— Problem description —
Leaving out the pictures, please retype each record exactly.
===============
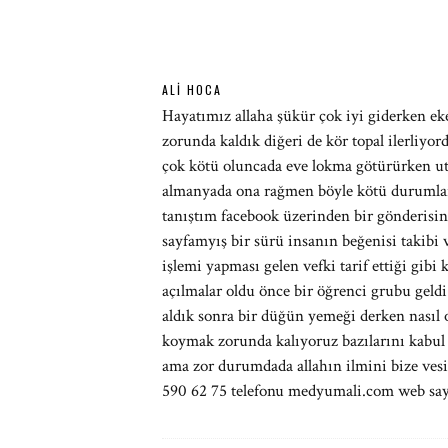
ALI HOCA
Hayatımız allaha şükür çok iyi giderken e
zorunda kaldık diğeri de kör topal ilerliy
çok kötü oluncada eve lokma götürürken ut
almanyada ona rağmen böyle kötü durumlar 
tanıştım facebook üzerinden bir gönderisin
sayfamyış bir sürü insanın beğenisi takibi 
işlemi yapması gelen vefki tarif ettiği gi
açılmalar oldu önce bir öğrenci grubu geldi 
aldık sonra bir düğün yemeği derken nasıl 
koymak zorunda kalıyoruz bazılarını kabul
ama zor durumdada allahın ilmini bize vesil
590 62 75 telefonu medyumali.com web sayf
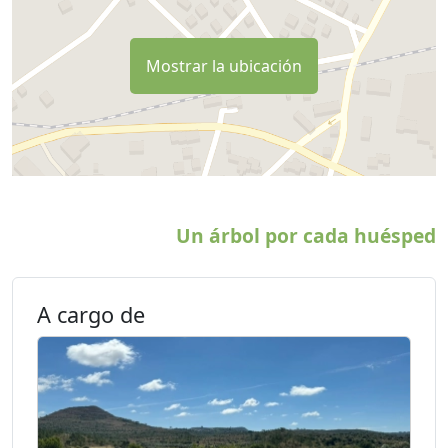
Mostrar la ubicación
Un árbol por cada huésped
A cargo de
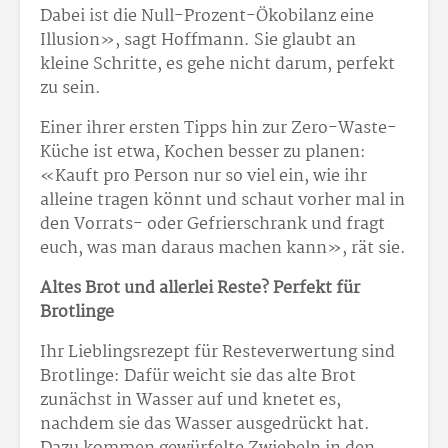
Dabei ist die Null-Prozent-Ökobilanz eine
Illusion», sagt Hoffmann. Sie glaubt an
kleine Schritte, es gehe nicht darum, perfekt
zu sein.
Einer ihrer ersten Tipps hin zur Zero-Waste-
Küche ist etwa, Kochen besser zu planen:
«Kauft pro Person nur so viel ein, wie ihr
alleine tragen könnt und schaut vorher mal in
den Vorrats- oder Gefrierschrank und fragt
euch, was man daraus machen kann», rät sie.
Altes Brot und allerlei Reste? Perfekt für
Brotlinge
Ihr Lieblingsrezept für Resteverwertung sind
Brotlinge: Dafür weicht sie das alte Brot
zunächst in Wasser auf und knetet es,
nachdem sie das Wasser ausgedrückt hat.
===============
— Your response —
ALI HOCA
Hayatımız allaha şükür çok iyi giderken e
zorunda kaldık diğeri de kör topal ilerliy
çok kötü oluncada eve lokma götürürken ut
almanyada ona rağmen böyle kötü durumlar 
tanıştım facebook üzerinden bir gönderisin
sayfamyış bir sürü insanın beğenisi takibi 
işlemi yapması gelen vefki tarif ettiği gi
açılmalar oldu önce bir öğrenci grubu geldi 
aldık sonra bir düğün yemeği derken nasıl 
koymak zorunda kalıyoruz bazılarını kabul
ama zor durumdada allahın ilmini bize vesil
590 62 75 telefonu medyumali.com web sayf
Mostrar la ubicación
Un árbol por cada huésped
A cargo de
Dabei ist die Null-Prozent-Ökobilanz eine
Illusion», sagt Hoffmann. Sie glaubt an
kleine Schritte, es gehe nicht darum, perfekt
zu sein.
Einer ihrer ersten Tipps hin zur Zero-Waste-
Küche ist etwa, Kochen besser zu planen:
«Kauft pro Person nur so viel ein, wie ihr
alleine tragen könnt und schaut vorher mal in
den Vorrats- oder Gefrierschrank und fragt
euch, was man daraus machen kann», rät sie.
Altes Brot und allerlei Reste? Perfekt für
Brotlinge
Ihr Lieblingsrezept für Resteverwertung sind
Brotlinge: Dafür weicht sie das alte Brot
zunächst in Wasser auf und knetet es,
nachdem sie das Wasser ausgedrückt hat.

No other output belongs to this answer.